- [TEXTE SOURCE]:
————————

1) Amours à Paris, amours fatales ?
En se référant aux deux
« histoires » susmentionnées, peut-on dire que les
romanciers de notre corpus font de Paris une ville cruelle en amour ? De
manière plus globale, le cadre amoureux de Paris, ne dessert pas nos
jeunes personnages plus qu'il ne les sert ? A première vue,
on serait tenter de répondre par l'affirmative ; car, en observant
bien le récit fait par Socé et Aké Loba, la mort de leur
compagne, fait perdre à leur héros sa raison d'aimer
Paris :
« Il déposa la couronne sur la tombe du
côté où devait se trouver le visage, et,
agenouillé, il se courba de douleur sur l'inscription qui disait le nom
de la morte ; (...) Ne la reverrait-il jamais plus ? Qu'est-ce qui
aimerait désormais pour lui ? » S'interroge le narrateur
de Mirages de Paris.

————————

- [EXERCICE PROPOSÉ 1]: D'après le texte source, de quel roman vient le narrateur cité ?
- [EXERCICE PROPOSÉ 2]: Selon le texte source, pourquoi serait-on tenté, à première vue, de répondre par l'affirmative ? Répondez en une à trois phrases.
- [EXERCICE PROPOSÉ 3]:
Les affirmations suivantes concordent-elles avec le texte source ? Répondez par oui ou par non pour chacune, en citant les mots décisifs du texte.
(a) Le texte s'appuie sur deux « histoires » déjà mentionnées.
(b) Le héros dépose la couronne sur la tombe du côté des pieds.
(c) Le héros reste debout lorsqu'il se courbe de douleur.

————————

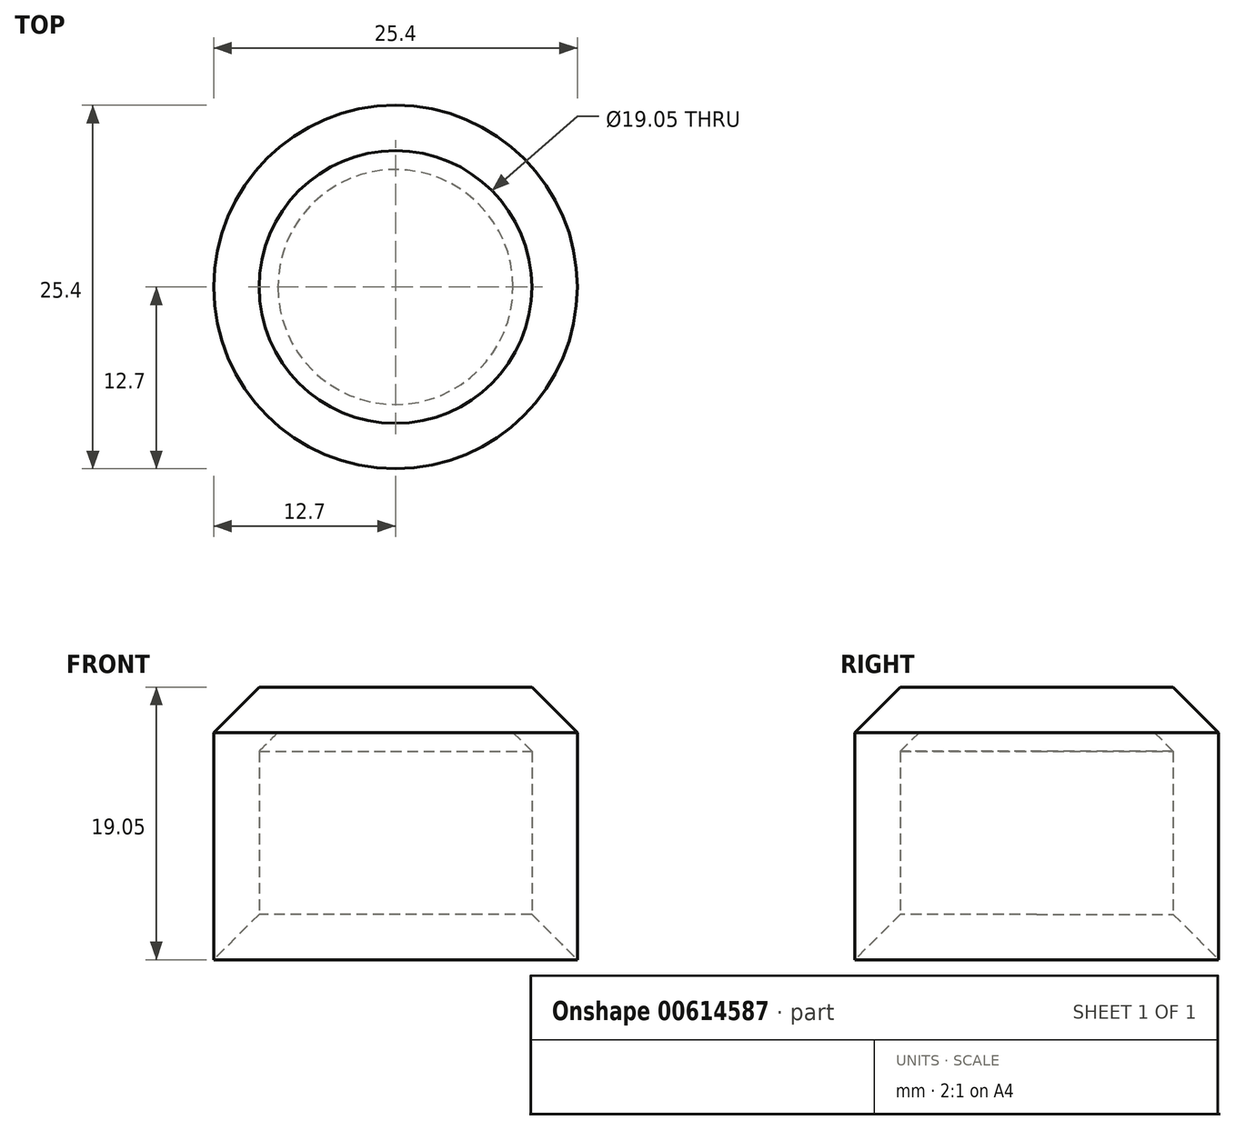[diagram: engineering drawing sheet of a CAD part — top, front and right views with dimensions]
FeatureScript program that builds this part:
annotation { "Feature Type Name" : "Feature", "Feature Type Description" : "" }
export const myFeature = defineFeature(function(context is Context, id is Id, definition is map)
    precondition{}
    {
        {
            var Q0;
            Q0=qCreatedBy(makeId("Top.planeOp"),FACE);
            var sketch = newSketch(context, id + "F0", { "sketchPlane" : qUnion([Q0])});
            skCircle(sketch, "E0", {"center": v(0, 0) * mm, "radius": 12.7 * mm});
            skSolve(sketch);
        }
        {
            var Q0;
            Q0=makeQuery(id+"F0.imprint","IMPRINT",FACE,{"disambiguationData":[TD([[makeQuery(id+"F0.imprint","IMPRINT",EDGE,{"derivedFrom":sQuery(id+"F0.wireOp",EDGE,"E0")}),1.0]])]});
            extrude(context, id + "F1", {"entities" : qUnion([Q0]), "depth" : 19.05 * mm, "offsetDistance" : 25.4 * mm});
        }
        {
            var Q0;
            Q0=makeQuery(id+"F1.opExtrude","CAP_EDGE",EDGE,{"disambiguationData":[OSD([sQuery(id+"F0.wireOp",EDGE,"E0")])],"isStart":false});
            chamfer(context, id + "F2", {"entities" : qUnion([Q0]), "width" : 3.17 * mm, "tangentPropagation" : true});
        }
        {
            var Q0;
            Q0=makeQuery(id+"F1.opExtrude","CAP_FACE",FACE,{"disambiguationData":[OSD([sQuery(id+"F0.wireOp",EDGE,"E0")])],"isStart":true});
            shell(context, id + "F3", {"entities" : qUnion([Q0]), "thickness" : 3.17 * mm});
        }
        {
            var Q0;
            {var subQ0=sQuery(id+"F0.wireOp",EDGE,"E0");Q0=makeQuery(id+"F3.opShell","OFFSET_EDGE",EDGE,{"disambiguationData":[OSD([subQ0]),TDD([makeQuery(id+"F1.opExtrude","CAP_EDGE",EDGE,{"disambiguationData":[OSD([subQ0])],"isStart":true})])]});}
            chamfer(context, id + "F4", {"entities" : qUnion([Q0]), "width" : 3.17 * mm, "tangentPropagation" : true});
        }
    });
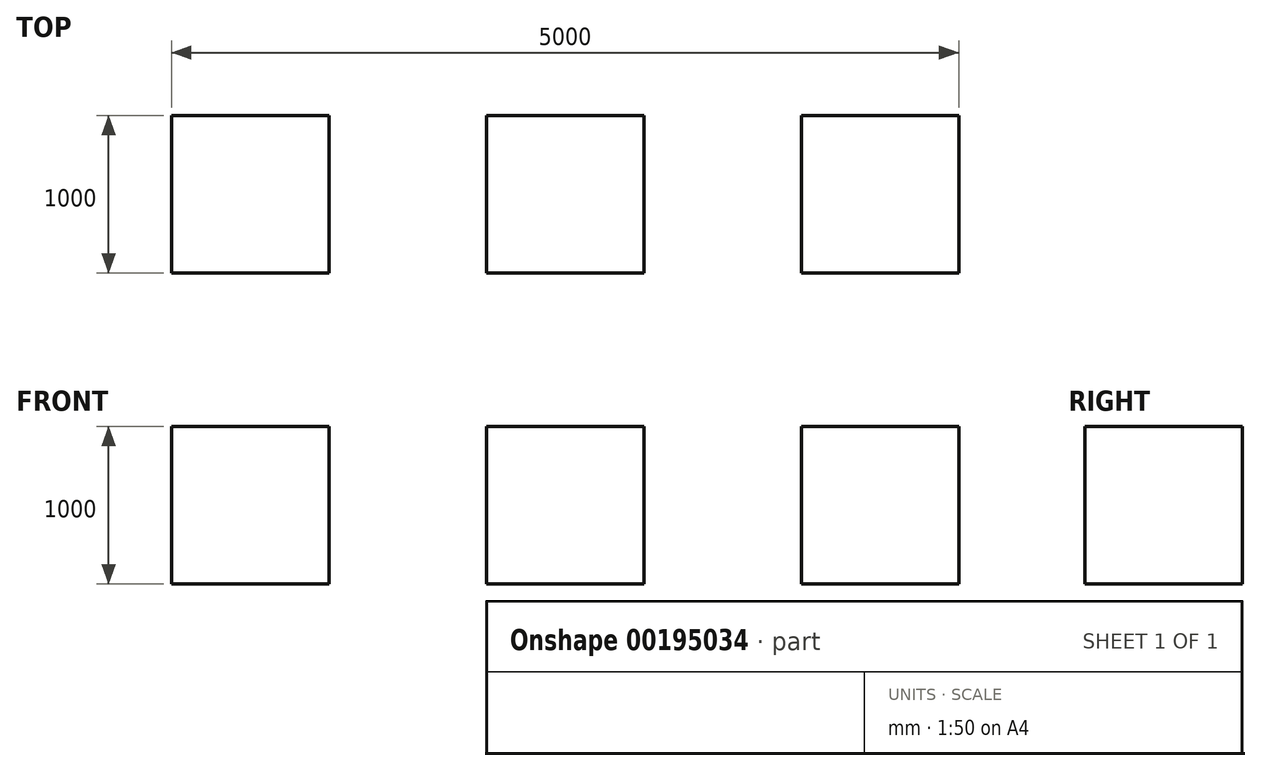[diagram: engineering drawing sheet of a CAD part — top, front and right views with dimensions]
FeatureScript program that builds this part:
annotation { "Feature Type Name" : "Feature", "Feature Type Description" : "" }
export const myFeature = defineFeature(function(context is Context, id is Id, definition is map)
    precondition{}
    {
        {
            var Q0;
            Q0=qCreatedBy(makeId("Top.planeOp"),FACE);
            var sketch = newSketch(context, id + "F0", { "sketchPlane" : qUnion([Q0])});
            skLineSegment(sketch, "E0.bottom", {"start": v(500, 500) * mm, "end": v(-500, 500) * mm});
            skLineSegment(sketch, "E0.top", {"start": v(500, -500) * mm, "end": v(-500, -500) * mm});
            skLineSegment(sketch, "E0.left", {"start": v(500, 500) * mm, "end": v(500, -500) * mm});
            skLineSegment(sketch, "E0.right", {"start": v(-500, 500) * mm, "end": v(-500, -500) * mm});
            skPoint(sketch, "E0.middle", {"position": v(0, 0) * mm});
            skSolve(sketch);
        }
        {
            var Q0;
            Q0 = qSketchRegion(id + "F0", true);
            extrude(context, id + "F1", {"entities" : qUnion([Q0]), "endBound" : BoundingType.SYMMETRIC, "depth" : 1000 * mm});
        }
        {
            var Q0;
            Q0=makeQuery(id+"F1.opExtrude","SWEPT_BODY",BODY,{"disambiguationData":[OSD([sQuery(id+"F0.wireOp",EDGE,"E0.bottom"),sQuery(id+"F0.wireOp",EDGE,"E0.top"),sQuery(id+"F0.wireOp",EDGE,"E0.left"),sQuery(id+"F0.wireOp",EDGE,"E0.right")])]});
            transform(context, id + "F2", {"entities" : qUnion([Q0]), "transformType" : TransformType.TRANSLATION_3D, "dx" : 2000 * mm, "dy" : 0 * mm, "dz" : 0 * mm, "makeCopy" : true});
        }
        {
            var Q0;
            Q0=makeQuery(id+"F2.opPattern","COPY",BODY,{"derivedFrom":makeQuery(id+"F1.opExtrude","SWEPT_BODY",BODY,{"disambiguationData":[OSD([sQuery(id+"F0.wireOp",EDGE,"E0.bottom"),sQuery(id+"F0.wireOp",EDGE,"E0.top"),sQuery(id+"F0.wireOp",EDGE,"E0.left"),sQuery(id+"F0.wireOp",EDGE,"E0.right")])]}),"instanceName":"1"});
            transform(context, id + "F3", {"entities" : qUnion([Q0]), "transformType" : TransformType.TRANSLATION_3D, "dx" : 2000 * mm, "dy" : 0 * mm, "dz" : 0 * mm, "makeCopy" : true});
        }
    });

————————

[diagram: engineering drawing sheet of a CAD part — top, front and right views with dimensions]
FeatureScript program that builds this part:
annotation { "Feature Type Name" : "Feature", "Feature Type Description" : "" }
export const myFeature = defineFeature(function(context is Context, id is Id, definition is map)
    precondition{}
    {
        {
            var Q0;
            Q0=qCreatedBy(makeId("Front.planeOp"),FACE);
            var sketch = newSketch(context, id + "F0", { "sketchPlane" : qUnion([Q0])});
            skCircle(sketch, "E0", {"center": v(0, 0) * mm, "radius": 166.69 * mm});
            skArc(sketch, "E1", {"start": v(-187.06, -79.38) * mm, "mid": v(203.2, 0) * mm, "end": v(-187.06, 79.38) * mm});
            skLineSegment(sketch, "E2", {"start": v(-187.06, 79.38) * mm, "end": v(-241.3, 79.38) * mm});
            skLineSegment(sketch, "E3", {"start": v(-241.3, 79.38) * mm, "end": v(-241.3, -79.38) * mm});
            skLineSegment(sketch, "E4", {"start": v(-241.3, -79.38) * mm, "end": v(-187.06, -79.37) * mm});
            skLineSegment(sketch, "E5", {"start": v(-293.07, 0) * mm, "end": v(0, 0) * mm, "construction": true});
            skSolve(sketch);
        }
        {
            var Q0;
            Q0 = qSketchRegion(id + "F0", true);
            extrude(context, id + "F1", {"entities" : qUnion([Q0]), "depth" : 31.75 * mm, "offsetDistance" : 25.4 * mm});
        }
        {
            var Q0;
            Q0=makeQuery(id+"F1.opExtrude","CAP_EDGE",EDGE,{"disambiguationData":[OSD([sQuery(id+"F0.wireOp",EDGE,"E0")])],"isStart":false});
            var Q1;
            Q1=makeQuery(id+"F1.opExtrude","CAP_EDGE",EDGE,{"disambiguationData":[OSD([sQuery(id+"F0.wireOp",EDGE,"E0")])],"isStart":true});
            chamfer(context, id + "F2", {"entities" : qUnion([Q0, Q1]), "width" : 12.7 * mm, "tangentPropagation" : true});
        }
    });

————————

- [RÉPONSE RÉDIGÉE 1]: De Mirages de Paris.

- [RÉPONSE RÉDIGÉE 2]: Dans les récits de Socé et d'Aké Loba, la mort de la compagne fait perdre au héros sa raison d'aimer Paris.

- [RÉPONSE RÉDIGÉE 3]:
(a) Oui : « En se référant aux deux « histoires » susmentionnées ».
(b) Non : « du côté où devait se trouver le visage ».
(c) Non : « agenouillé, il se courba de douleur ».